Zaventem What is your spirit animal?
I have no damn idea.

You did a pretty rad show for VICE, can you talk a little about that and what it was like to be able to create content for VICE?
I really enjoyed making Hi Shredability. It was a time in my life that was free and full of discovery. I didn’t really know what I was doing, but was surrounded by interesting people willing to open up to me and share a sliver of their world each week. VICE is always leagues ahead of the rest, and I’ll always be a big fan of their work. Especially their international reporting.

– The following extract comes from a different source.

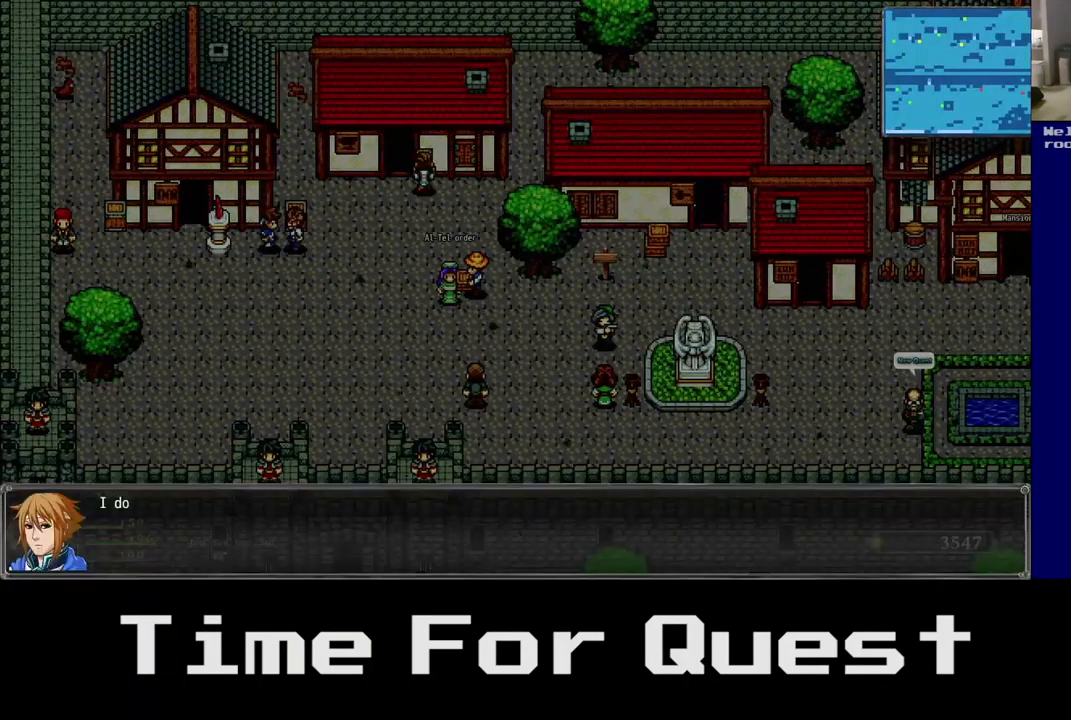
{"buttons": ["DPAD_UP", "DPAD_RIGHT"], "left_stick": "center", "right_stick": "center", "events": []}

Did you choose this career path or did it choose you?
I was just a kid making skate and surf films and it led to the commercial world, so I guess it chose me. I’m pretty oblivious to be honest and I don’t really think of myself as a commercial director. I’m still the guy just making movies, but now a few more people watch them. I guess I just do what I do and the rest comes. I’m open to happy accidents.

As a director and collaborating with different folks all the time, what do think is the most important thing when working with other creative people?
Filmmaking is 100% a collaborative art, so the most important thing is having a strong POV and not compromising. I’ve slowly been growing my gang, and I now have a go-to group of creative people that I admire and trust.

You collaborate a lot with all kinds of characters, who are some of your favorite people you have worked with?
Thomas Campbell took me under his wing at an early age and for that I’ll be forever grateful. Lately my DoP Joseph Aguirre has been a huge collaborator and creative partner as well.

Kim Jong-il invades America and takes all photo and video equipment away, you have one contraband camera…what is it?

New York Pizza or California Burrito?
New York Pizza.

It seems like you’ve always done it your way. What advice do you have for aspiring directors who don’t want to compromise?
I’ve made more compromises than I’d like to admit, but I guess just do what makes you happy. The creative is and will always be more powerful than the paycheck. It’s all about the idea.

Tyler’s work can be seen here: (and you most definitely should check it out!)